Musim berikutnya, Southampton ibarat dicuci gudang. Pochettino pindah ke Tottenham Hotspur dan ditinggal pemain-pemain kuncinya ke tim besar sepeti Rickie Lambert (3,85 juta poundsterling), Adam Lallana (21,7 juta poundsterling), dan Dejan Lovren (17,71 juta poundsterling) yang dibeli Liverpool.
Kemudian Luke Shaw (26,25 juta poundsterling) dibeli Manchester United dan Calum Chambers (14,16 juta poundsterling) dibeli Arsenal.
Di bawah asuhan pelatih baru, Ronald Koeman diantaranya mendatangkan Sadio Mane (10,5 juta poundsterling), Graziano Pelle (7,7 juta poundsterling), dan Fraser Forster (8,75 juta poundsterling).
Walhasil, Southampton menjadi kuda hitam dan Pelle sempat mengagetkan publik Inggris dengan kemampuan mencetak gol pemain veteran Italia tersebut.
Dan, di akhir musim, Southampton finish lebih baik yakni peringkat tujuh dan Pelle--penyerang yang dibawanya dari Feyenord--jadi topskor klub dengan torehan 16 gol.
STOKE CITYStoke pertama kali berlaga di Liga Primer pada musim 2008/09. Stoke yang kala itu diarsiteki Tony Pulis berhasil finish di urutan kedua Championship.
Sejak musim 2008/09, Stoke terus bertahan di Liga Inggris dan menjadi salah satu tim kuda hitam Liga Inggris hingga saat ini.

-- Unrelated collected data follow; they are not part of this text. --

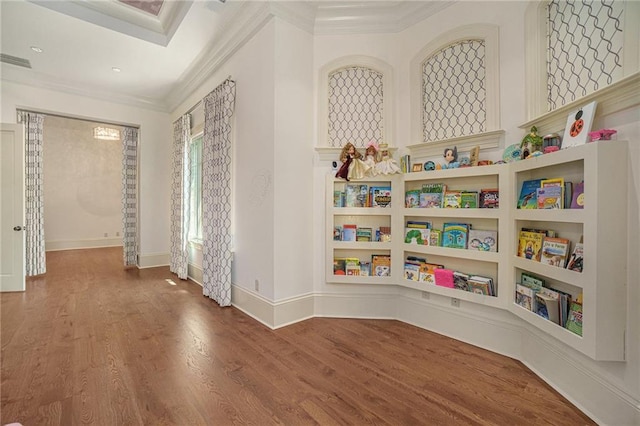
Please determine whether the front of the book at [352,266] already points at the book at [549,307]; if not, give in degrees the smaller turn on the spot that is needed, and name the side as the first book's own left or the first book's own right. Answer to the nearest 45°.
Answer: approximately 45° to the first book's own left

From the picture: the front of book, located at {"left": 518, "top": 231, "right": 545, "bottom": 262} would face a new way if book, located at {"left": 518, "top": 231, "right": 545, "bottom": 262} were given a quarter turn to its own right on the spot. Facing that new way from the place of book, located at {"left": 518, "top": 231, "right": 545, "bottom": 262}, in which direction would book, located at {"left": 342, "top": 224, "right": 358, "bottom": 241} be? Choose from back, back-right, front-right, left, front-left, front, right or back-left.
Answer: front-left

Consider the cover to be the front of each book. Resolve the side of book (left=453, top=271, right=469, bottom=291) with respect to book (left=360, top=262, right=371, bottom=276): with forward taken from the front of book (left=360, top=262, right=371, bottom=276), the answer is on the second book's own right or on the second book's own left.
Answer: on the second book's own left

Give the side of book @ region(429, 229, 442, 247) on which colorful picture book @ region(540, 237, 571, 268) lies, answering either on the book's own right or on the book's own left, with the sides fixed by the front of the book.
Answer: on the book's own left

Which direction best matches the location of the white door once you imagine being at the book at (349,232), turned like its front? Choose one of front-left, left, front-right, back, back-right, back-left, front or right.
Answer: right

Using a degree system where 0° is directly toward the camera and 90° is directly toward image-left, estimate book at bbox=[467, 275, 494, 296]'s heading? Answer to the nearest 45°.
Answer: approximately 45°

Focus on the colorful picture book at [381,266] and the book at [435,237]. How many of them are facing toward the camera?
2

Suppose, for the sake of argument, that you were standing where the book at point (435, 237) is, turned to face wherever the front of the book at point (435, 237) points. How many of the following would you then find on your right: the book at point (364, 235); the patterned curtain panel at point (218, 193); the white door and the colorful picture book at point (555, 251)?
3

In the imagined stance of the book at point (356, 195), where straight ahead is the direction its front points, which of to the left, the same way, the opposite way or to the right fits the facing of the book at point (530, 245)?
to the right

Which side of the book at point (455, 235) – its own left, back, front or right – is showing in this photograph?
front

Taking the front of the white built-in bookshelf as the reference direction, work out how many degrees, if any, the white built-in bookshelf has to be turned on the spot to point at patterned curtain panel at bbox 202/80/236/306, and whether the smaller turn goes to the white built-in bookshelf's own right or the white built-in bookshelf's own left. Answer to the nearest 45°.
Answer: approximately 45° to the white built-in bookshelf's own right

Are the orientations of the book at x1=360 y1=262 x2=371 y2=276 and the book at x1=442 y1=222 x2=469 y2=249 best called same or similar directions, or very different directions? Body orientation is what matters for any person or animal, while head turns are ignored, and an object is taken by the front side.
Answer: same or similar directions

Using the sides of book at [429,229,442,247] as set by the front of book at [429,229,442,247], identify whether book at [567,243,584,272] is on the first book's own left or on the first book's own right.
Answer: on the first book's own left

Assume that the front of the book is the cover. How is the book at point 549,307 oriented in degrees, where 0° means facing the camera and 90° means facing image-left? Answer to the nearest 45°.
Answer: approximately 45°

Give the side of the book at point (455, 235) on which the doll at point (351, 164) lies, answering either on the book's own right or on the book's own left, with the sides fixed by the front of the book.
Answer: on the book's own right

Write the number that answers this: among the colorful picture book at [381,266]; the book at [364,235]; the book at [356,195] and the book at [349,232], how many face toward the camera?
4

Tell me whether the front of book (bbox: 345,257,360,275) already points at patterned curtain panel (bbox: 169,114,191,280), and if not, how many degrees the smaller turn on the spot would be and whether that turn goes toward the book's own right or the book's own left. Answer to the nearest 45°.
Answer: approximately 135° to the book's own right
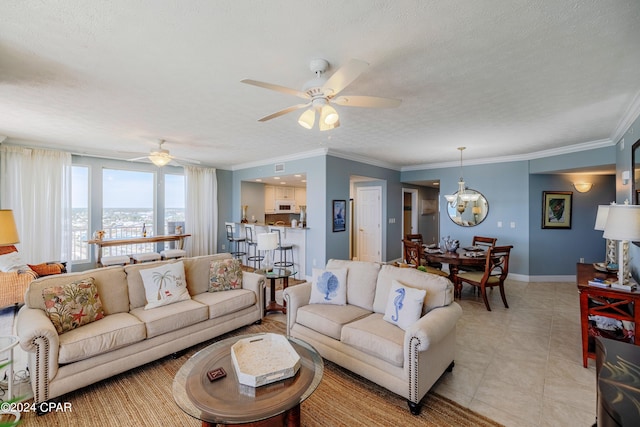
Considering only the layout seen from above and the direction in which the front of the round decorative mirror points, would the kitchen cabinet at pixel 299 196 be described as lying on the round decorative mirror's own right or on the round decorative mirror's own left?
on the round decorative mirror's own right

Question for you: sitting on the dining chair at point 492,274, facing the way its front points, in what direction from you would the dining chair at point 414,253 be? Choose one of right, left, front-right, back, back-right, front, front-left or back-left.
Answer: front-left

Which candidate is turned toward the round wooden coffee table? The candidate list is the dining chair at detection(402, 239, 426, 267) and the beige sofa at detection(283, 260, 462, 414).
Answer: the beige sofa

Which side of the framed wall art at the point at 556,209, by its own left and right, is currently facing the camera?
front

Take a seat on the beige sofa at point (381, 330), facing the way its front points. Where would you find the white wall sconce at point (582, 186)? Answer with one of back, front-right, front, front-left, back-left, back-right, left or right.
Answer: back

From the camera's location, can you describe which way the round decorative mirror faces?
facing the viewer

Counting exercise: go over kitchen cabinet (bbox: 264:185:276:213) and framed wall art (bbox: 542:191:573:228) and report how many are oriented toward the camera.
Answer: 2

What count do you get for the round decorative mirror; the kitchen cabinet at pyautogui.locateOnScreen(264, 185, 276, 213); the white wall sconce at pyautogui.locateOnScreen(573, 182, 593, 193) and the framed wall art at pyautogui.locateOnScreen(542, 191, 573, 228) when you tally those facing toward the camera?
4

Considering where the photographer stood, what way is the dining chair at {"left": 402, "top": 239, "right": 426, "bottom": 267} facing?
facing away from the viewer and to the right of the viewer

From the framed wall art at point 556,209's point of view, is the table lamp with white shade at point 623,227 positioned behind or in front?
in front

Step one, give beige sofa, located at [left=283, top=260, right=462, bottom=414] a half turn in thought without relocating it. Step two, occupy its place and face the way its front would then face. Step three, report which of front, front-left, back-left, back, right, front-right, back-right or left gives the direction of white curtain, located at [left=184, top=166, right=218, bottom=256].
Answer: left

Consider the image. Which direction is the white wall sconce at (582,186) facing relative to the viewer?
toward the camera

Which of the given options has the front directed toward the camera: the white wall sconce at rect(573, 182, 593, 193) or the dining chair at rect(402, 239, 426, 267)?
the white wall sconce

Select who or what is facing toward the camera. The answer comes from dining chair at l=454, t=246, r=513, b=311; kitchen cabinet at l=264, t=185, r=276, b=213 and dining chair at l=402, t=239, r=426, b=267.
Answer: the kitchen cabinet

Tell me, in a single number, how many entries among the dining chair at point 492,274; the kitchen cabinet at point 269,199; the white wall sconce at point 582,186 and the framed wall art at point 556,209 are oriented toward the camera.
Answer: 3

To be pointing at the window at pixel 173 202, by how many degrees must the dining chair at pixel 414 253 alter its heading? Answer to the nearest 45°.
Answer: approximately 135° to its left

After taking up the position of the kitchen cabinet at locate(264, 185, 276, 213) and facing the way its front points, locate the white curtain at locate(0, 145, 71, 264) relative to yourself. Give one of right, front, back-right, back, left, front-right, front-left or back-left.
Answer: front-right

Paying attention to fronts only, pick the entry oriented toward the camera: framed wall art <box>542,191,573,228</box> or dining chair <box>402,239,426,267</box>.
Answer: the framed wall art

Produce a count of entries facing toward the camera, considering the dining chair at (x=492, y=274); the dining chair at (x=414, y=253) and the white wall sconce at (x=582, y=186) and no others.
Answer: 1

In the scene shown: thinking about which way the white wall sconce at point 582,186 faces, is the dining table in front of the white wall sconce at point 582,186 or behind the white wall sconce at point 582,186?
in front

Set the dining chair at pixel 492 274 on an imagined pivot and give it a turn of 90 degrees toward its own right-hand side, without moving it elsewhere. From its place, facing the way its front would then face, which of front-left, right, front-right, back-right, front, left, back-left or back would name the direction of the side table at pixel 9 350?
back

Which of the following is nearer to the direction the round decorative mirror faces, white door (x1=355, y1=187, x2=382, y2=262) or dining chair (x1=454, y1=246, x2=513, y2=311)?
the dining chair
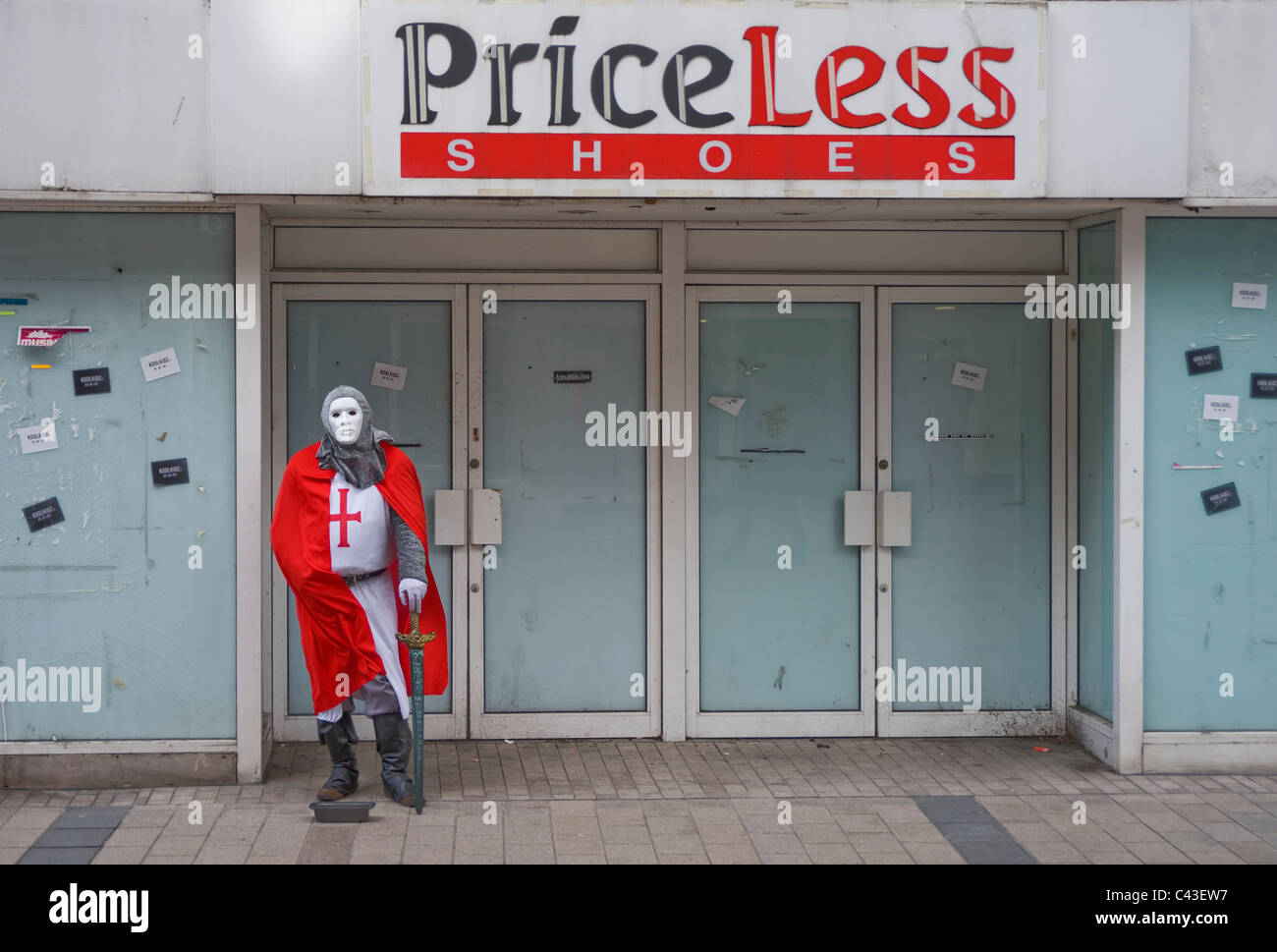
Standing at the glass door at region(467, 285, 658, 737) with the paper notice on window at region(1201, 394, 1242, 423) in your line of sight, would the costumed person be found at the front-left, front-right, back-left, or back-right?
back-right

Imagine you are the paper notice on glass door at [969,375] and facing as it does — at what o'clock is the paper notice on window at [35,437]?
the paper notice on window at [35,437] is roughly at 2 o'clock from the paper notice on glass door at [969,375].

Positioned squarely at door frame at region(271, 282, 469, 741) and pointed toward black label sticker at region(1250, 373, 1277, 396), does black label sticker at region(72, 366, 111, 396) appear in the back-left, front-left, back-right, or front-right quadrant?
back-right

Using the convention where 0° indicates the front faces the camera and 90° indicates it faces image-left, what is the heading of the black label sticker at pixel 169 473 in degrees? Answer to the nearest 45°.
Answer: approximately 0°

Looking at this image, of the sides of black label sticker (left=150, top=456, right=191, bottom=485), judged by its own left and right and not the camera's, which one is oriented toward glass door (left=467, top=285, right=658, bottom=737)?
left

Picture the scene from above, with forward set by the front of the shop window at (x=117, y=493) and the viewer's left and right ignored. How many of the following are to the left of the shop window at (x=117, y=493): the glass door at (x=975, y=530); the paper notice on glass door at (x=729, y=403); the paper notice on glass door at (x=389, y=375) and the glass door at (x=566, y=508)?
4

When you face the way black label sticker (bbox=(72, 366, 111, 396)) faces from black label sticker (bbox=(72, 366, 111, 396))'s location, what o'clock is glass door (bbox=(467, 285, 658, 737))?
The glass door is roughly at 9 o'clock from the black label sticker.

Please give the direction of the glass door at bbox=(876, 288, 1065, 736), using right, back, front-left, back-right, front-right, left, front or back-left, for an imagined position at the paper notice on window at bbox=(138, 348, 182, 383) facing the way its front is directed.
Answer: left

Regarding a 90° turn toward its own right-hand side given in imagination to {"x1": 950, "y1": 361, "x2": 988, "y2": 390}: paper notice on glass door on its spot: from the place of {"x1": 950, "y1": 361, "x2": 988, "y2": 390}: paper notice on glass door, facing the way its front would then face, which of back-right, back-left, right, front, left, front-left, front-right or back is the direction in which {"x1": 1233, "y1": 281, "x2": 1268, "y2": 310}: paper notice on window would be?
back
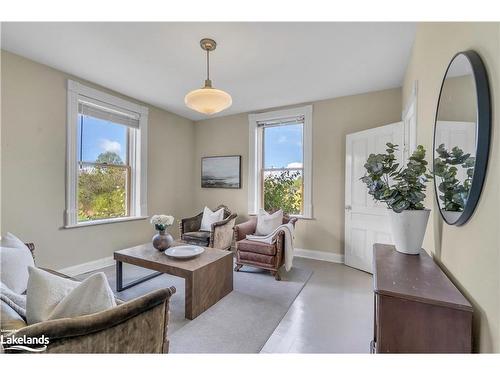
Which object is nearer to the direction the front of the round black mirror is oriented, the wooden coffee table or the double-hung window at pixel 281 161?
the wooden coffee table

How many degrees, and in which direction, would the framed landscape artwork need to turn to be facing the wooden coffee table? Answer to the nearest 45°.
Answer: approximately 45° to its left

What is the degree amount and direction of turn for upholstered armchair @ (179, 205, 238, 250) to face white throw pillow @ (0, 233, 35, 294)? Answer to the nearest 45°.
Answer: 0° — it already faces it

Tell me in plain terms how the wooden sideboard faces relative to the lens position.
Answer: facing to the left of the viewer

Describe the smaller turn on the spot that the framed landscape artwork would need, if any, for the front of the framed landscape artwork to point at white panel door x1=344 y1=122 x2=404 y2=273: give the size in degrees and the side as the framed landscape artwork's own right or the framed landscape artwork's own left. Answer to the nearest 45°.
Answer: approximately 90° to the framed landscape artwork's own left

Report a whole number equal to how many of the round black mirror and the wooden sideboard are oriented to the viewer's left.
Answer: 2

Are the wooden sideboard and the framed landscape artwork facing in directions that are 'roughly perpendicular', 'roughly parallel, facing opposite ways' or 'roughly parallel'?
roughly perpendicular

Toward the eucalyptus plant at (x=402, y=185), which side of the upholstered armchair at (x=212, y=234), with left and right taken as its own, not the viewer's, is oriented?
left

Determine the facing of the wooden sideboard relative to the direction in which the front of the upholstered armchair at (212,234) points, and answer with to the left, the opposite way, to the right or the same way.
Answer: to the right

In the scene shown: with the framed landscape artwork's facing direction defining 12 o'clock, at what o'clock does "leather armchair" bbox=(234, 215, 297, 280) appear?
The leather armchair is roughly at 10 o'clock from the framed landscape artwork.

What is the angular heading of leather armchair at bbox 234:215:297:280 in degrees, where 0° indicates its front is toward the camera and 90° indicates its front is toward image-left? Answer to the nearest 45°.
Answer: approximately 45°

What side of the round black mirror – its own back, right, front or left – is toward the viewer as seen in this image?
left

 (REUTERS/Suzanne Plunkett) |
Stoke sempat berlaga di final Piala FA 2011. Sayang, di partai final tersebut Stoke kalah oleh Manchester City.
Pullis akhirnya berhenti pada 2013, Stoke pun dilatih mantan Manajer Manchester City Mark Hughes sejak saat itu.
Di bawah kepelatihan Hughes, posisi Stoke di Liga Inggris dalam dua musim terakhir lebih baik dibanding saat masih dipegang Pullis.
Dua musim berturut-turut, Hughes membawa Stoke finish di peringkat kesembilan. Selama empat musim di Liga Primer bersama Pullis, Stoke selalu finish di urutan 15 besar.
Kini, menghadapi musim baru, para pendukung
The Potters tentu berharap tim mereka bisa lebih baik lagi.
Apalagi ada reuni mantan bintang Barcelona di Stoke. Ibrahim Affelay adalah mantan pemain ketiga Barca setelah Bojan Krkic dan Marc Muniesa, yang juga merupakan jebolan akademi La Masia.